[Start of Attachment]

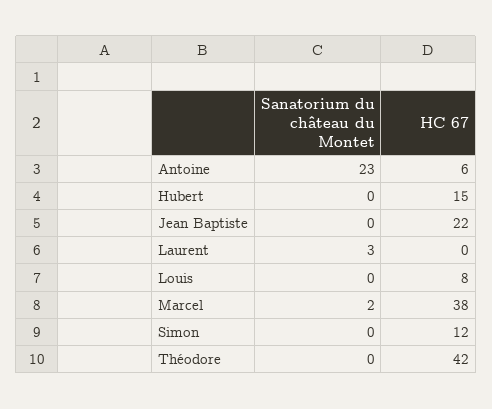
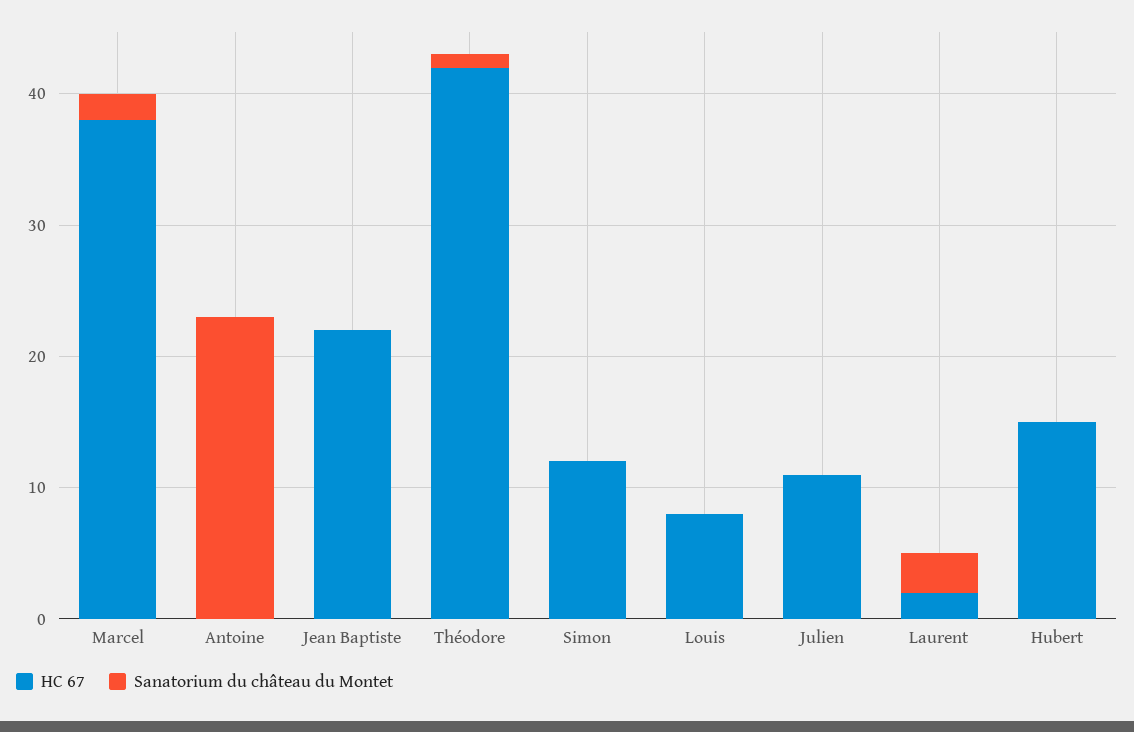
HC 67, Antoine: 6 -> 0
HC 67, Laurent: 0 -> 2
Sanatorium du château du Montet, Théodore: 0 -> 1
HC 67, Julien: none -> 11
Sanatorium du château du Montet, Julien: none -> 0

[End of Attachment]

Reproduce the data verbatim and omit each image.

HC 67, Antoine: 6 -> 0
HC 67, Laurent: 0 -> 2
Sanatorium du château du Montet, Théodore: 0 -> 1
HC 67, Julien: none -> 11
Sanatorium du château du Montet, Julien: none -> 0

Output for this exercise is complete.